Continue the passage below about continuum and discontinuum in the universe, starting after its last sentence.

-------- Page

Such question will go hand-in-hand, reflecting philosophically
deeper realities that we have not reached so far.
What is continuum in our universe ? In fact
all bodies are discontinuous, the universe itself is discontinuous
when viewed in relation with the particles of which it is constituted.
Space and time have no meaning without bodies and movement, but
they are considered by us as continuous. But we cannot be sure
that space and time are continuous, or that they are as we observe
them just as we are entitled to believe that beyond space and
time there might be another coordinate that we cannot observe
directly (as we cannot observe directly the sub-micro-cosmos that
is hidden inside the electron).
In our continuous universe the electromagnetic
wave is continuous, although it also presents a corpuscular aspect
in a number of processes that could not be explained otherwise.
A radio antenna radiates corpuscles (photons) and it is just possible
that our image of the electromagnetic wave is due to our property
of "continuification", i.e. explaining by continua a
series of processes that would otherwise be unexplainable. And
it seems that it is the discontinuum that is primordial
in the Universe; whereas the continuum is brought in by
us, by our brains and by those of the animals. But the fact that
the continuum is "brought in" by our brain does not
mean that it is necessary a subjective factor, since it can have
objective roots in the depth of the material world.
Only brains can notice the continuum, since
all the other interactions between the Universe substances are
done on the level of the elementary constituents of matter, i.e.
discontinuously. The continuous macroscopical shape, the macroscopical
pressure, the macroscopical force, have meaning only in connection
with the living beings. It is no wonder that in antiquity one
would attribute to things qualities similar to those of man before
starting a rational, scientific description of such things and
forces. And further, by our penetrating with mind and special
experiments inside the microscopical and sub- microscopical world,
we are trying to understand it in terms of our macroscopical images;
to this purpose we might modify, adapt, such images to correspond
to a reality deeper than the macrocosms. And sometimes we have
to imagine and to invent completely new models.

----------------
-------- Collected data

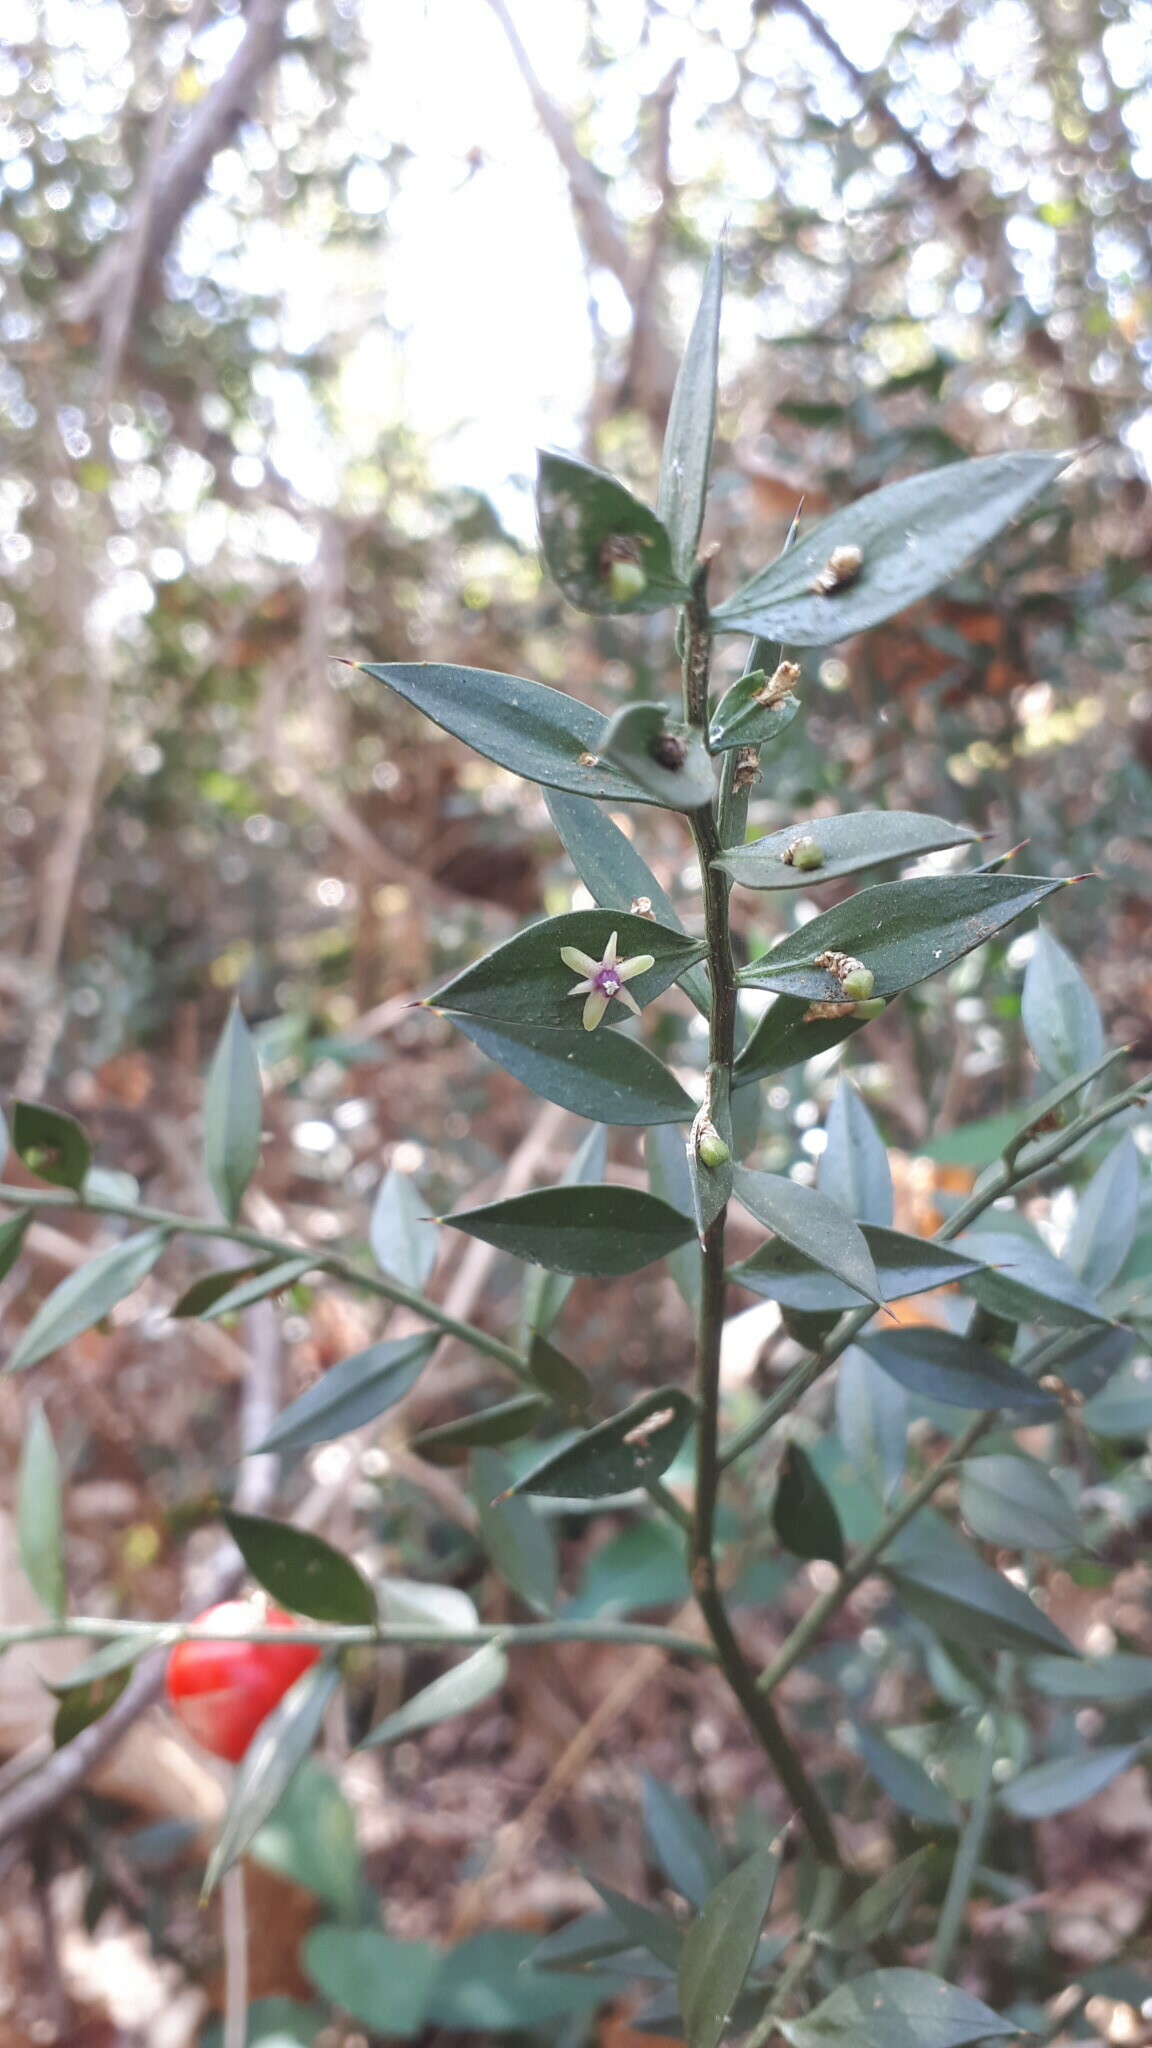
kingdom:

----------------

:: Result of this exercise ::
If we were to bring the continuum in
confrontation with the objective surrounding reality then a question
will arise: is this continuum, something Kantian, a priori,
that will finally stop us from understanding the ultimate depths
of the existence, or is it derived from something just
as material and natural as the rest of the Universe ? In the first
instance it will mean that our assertion, though it opens a conceptual
way to understanding the integrative activity of the brain, it
needs be augmented with the idea that the macroscopical property
of continuous vision is a mere limit of our knowledge ability
(since it will have no real counterpart in the surrounding reality).
But this would contradict the existence of other living creatures
having the same properties, and basing their functioning on macrocosms,
feeling in the same way everything that is macroscopic in the
Universe. Therefore we think that continuum is some principle
to be found somewhere in the existence, and not a subjective attribute!
IV. The Mental States
The integrative activity of the brain supposes
not only the transition from discontinuous to continuous, but
also the generation of the mental, psychological states (Fig. 19).
It is true that the states of logical thinking, of affection,
motivation and will, have certain known areas in the brain, but
these areas are machine-areas working with machine-language. But
the generation of the psychological states is so far unexplained.